London, Apr 19: Travellers at New York and Los Angeles airports will soon have no place to hide - for a new scanner, which can see through clothes, is going to be installed at two of the country's busiest and highest-profile airports.
The millimetre wave imaging technology, which begins trials this week, creates a picture of the body, which according to critics, amounts to a 'virtual strip search'. But, security officials say it can show contours of the body and can pick up hidden items, such as guns or knives, which may be more effective than a physical 'pat-down' in detecting contraband. After the normal airport routine of walking through metal detectors, some travellers will be selected at random to go through the scanning devices, which each cost 75,000 pounds. Passengers will walk into a large booth and the machine will beam electromagnetic waves on to the body, creating a three-dimensional image from reflected energy.
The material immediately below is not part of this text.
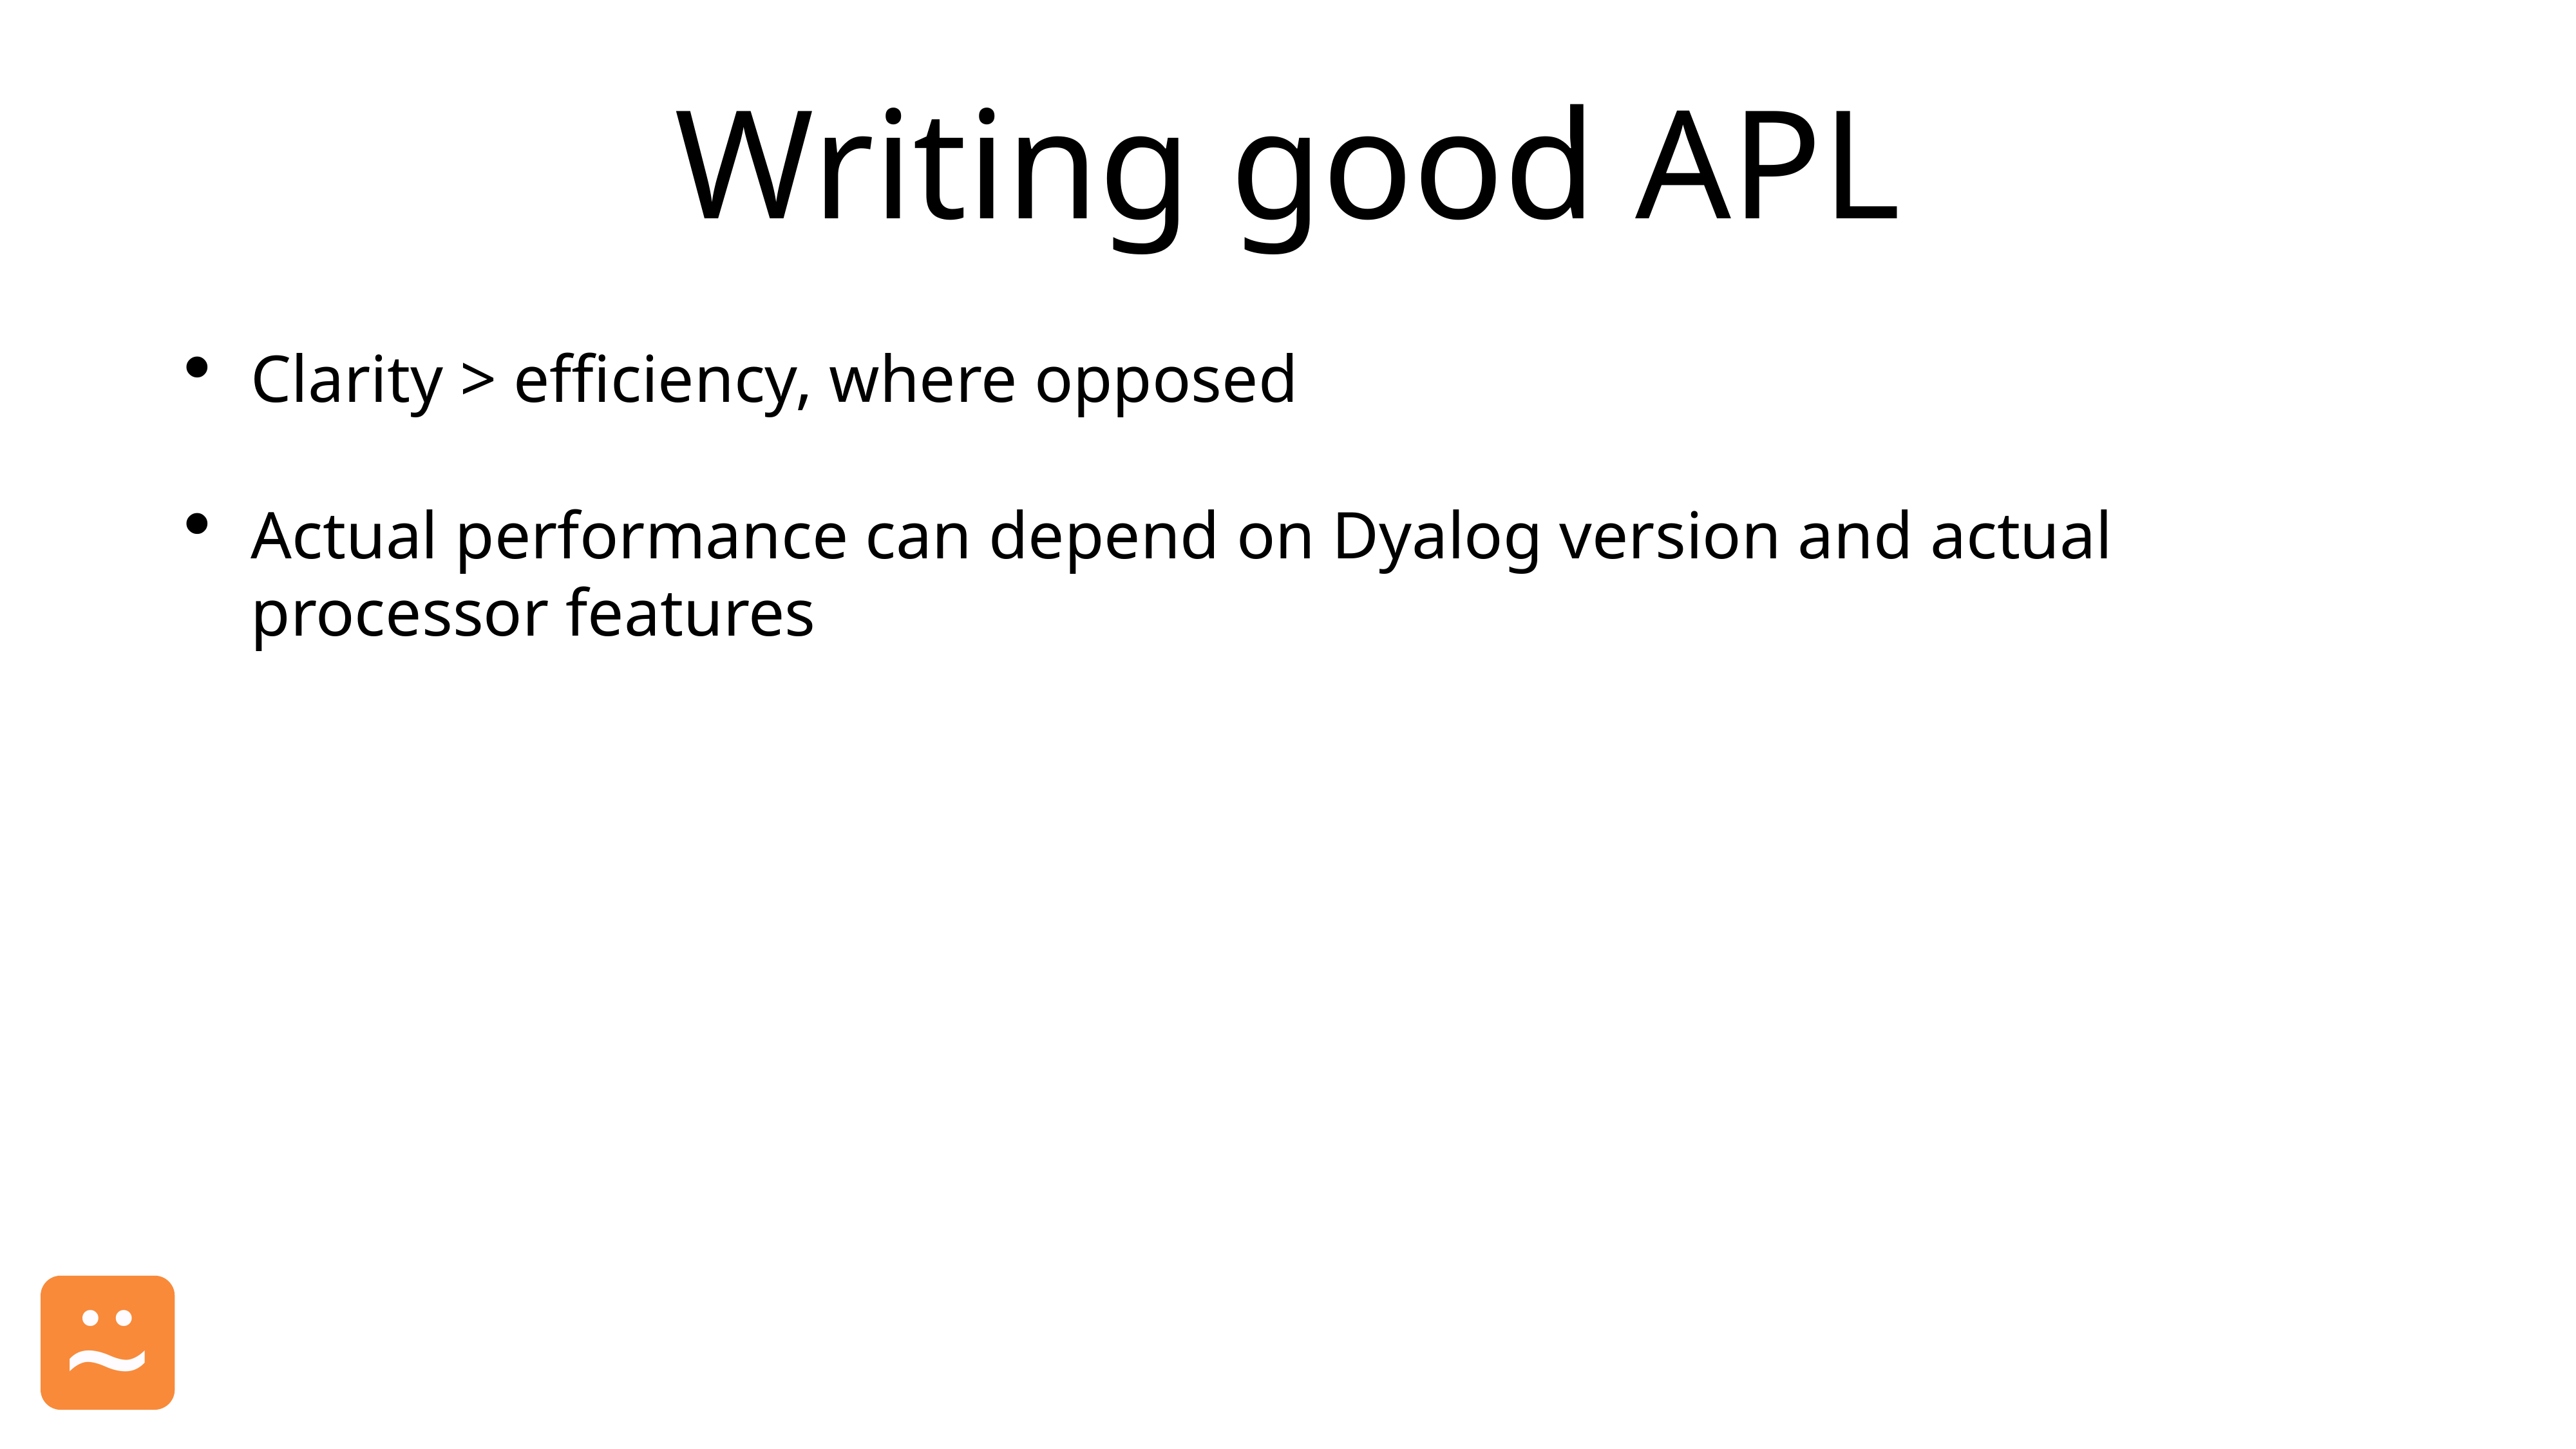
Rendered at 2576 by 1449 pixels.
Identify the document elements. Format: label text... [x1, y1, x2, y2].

list Clarity > efficiency, where opposed Actual performance can depend on Dyalog version and actual processor features [178, 332, 2398, 1316]
title Writing good APL [178, 37, 2398, 279]
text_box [40, 1240, 175, 1449]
Security staff in a separate room will examine the image, which will later be erased from the system.
Officials say that this distance protects a person's privacy because, apart from the image, they are unable to see the people being examined. The passenger's face is blurred and the images are not stored.
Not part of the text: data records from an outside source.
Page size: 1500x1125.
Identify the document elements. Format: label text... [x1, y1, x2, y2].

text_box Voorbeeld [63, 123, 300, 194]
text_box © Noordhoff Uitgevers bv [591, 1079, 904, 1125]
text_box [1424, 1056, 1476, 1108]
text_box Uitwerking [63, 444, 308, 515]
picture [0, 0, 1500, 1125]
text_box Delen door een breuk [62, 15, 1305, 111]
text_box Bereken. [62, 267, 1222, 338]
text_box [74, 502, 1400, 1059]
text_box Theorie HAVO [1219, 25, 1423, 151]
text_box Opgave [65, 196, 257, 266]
Passengers may choose not to go through the scanner, but will then be subject to other screening, including pat-down searches.
The US Transportation Security Administration plans to buy at least 30 of the devices, but the first machines are being used in Los Angeles and John F. Kennedy in New York.
"This will allow us to enhance our security at LAX (Los Angeles airport)," the Telegraph quoted Nico Melendez, a TSA spokesman, as saying.
"Imaging devices are not a brand new security tool, but they are a brand new security tool for airports," Melendez added.
But Peter Bibring, from the American Civil Liberties Union said that safeguards were needed if the technology was not going to be abused.
"I don't think people are really aware of just how accurate and detailed the images are of their naked body," he said.
"We need to make sure there are good safeguards. The temptation is great not to follow procedures when a celebrity or someone well known is involved," he added.